• **SOURCE DATA**:
★ ★ ★

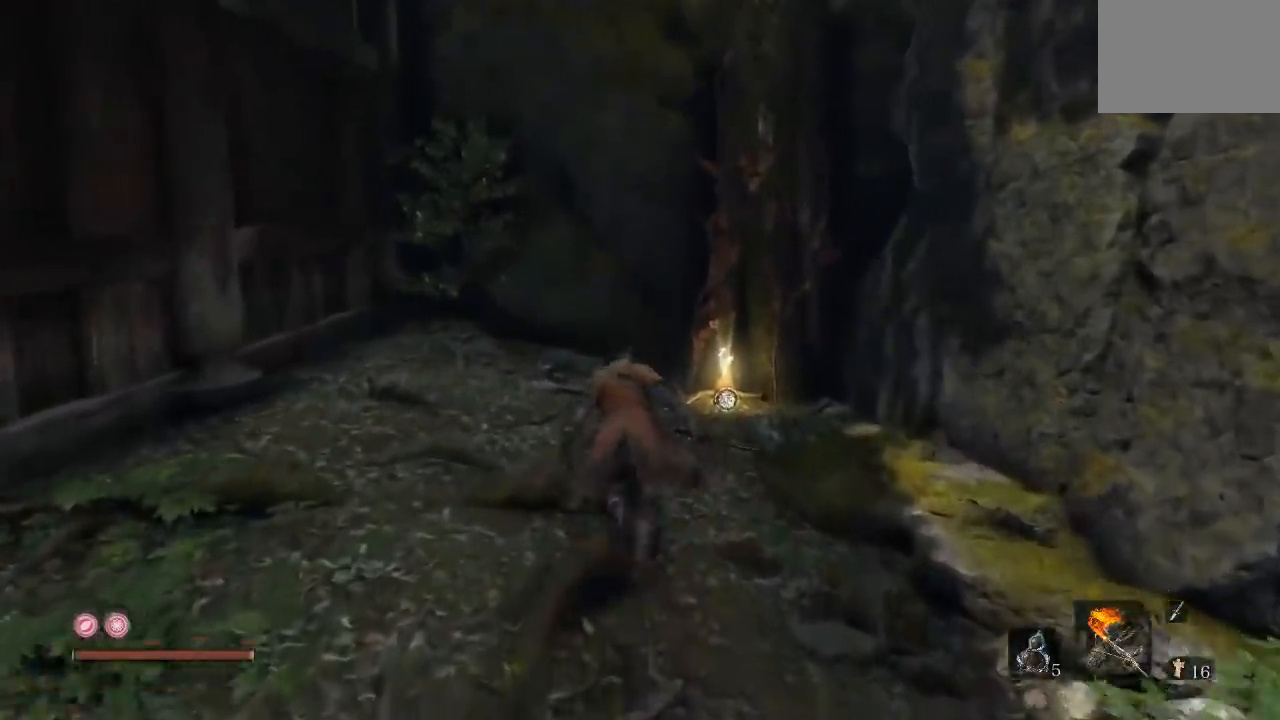
{"buttons": [], "left_stick": "up", "right_stick": "center", "button_events": []}
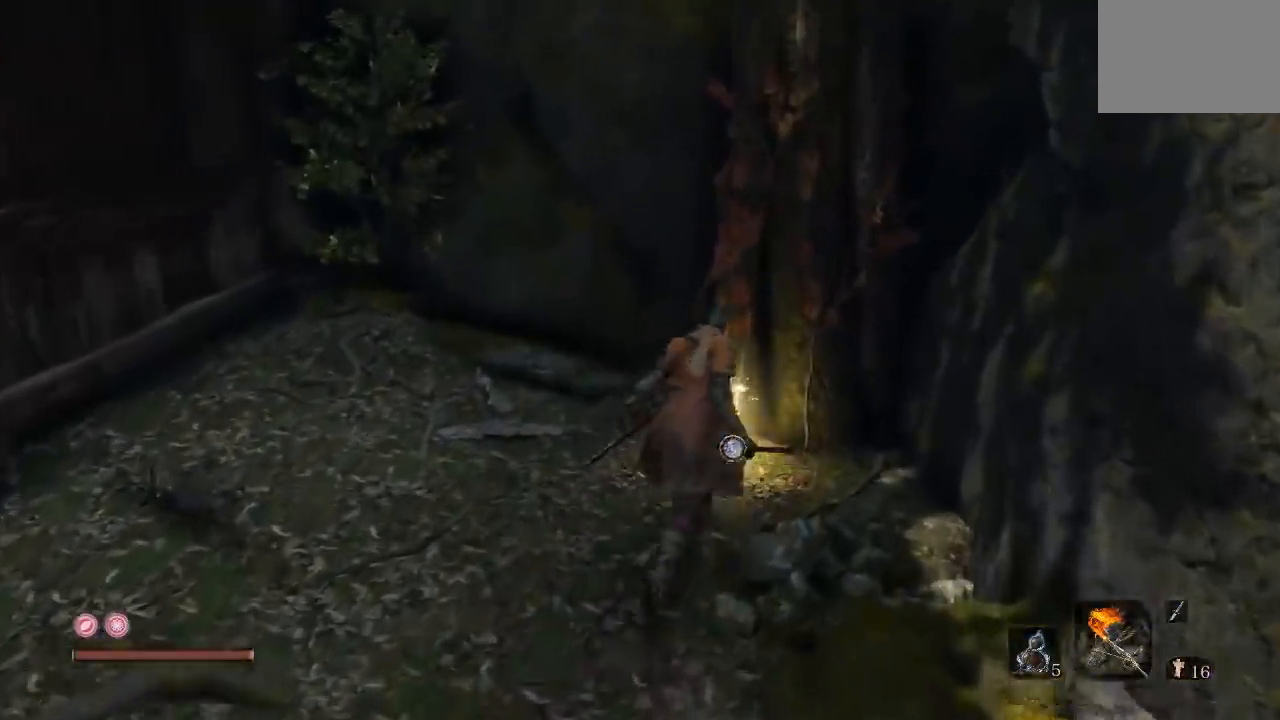
{"buttons": [], "left_stick": "center", "right_stick": "center", "button_events": []}
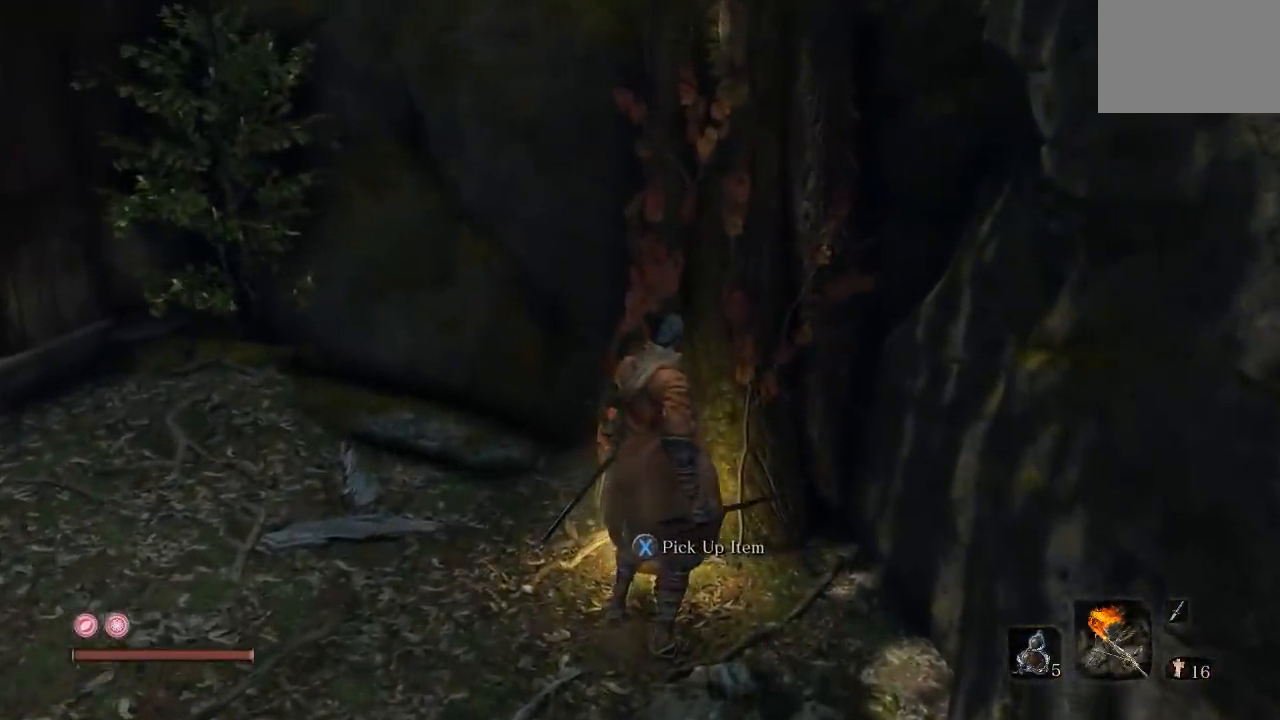
{"buttons": [], "left_stick": "center", "right_stick": "left", "button_events": [[233, "X", "down"], [367, "X", "up"]]}
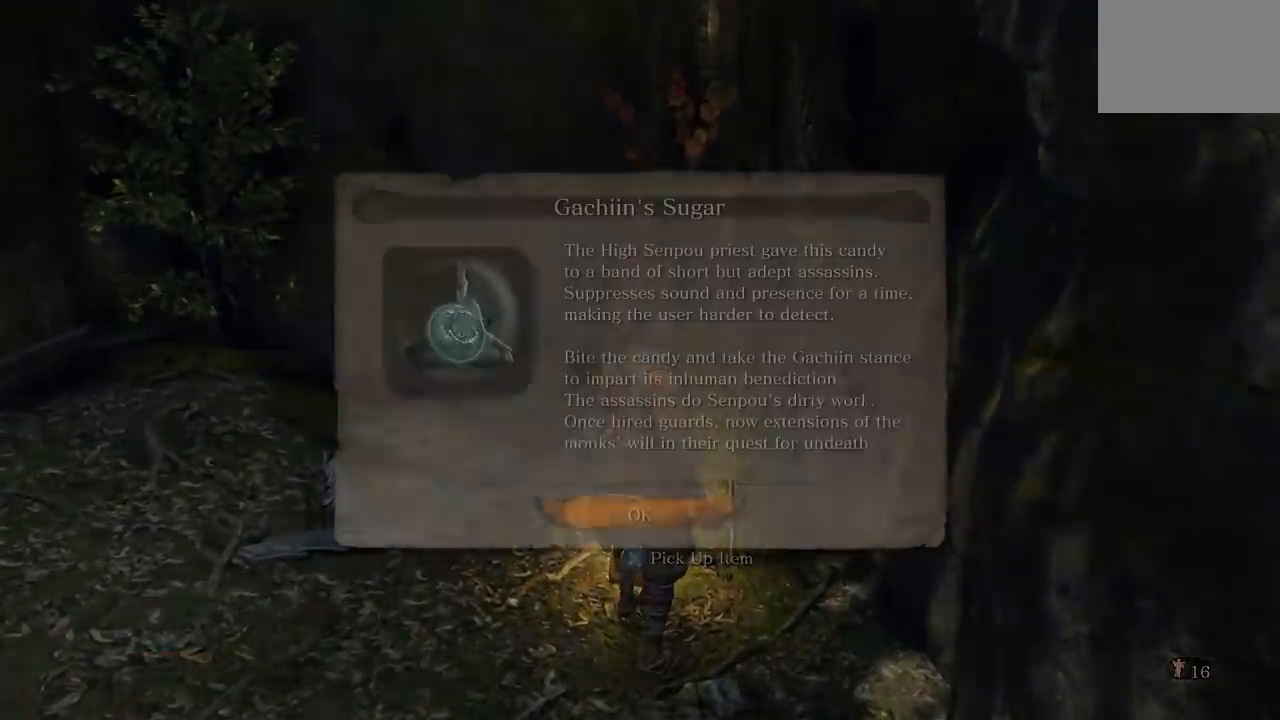
{"buttons": ["A"], "left_stick": "up-left", "right_stick": "center", "button_events": [[500, "A", "down"]]}
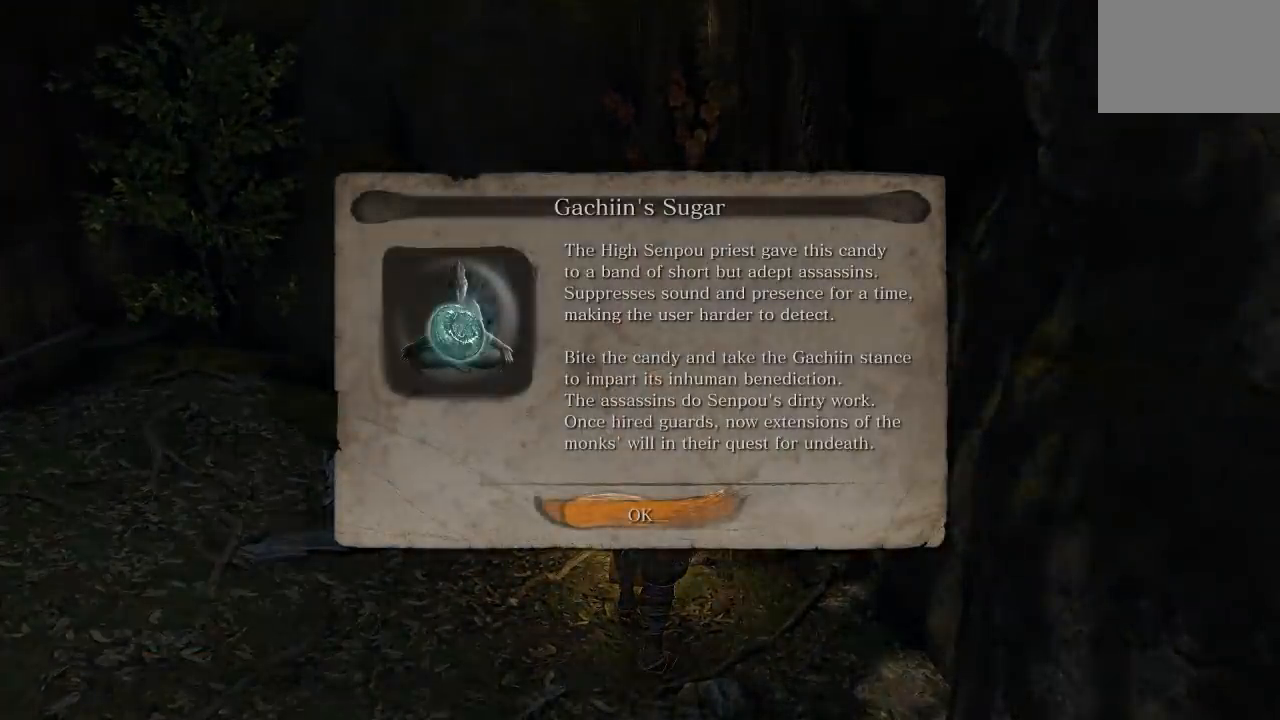
{"buttons": [], "left_stick": "up-left", "right_stick": "left", "button_events": [[100, "A", "up"]]}
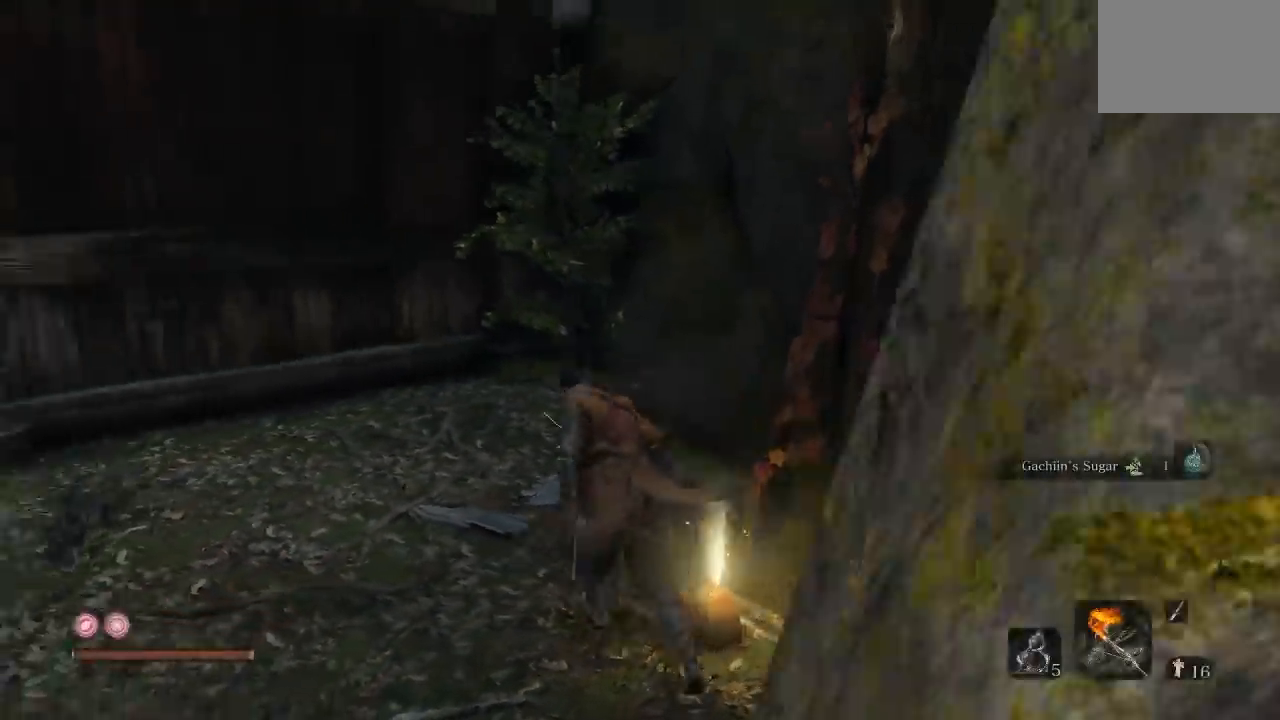
{"buttons": [], "left_stick": "up", "right_stick": "center", "button_events": []}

★ ★ ★

• **TASK OBJECTIVE**:
Only the text of the listing should be returned, exactly and in full; no image goes into the copy.

• **EXERCISE OUTPUT**:
{"buttons": [], "left_stick": "up", "right_stick": "center", "button_events": []}
{"buttons": [], "left_stick": "center", "right_stick": "center", "button_events": []}
{"buttons": [], "left_stick": "center", "right_stick": "left", "button_events": [[233, "X", "down"], [367, "X", "up"]]}
{"buttons": ["A"], "left_stick": "up-left", "right_stick": "center", "button_events": [[500, "A", "down"]]}
{"buttons": [], "left_stick": "up-left", "right_stick": "left", "button_events": [[100, "A", "up"]]}
{"buttons": [], "left_stick": "up", "right_stick": "center", "button_events": []}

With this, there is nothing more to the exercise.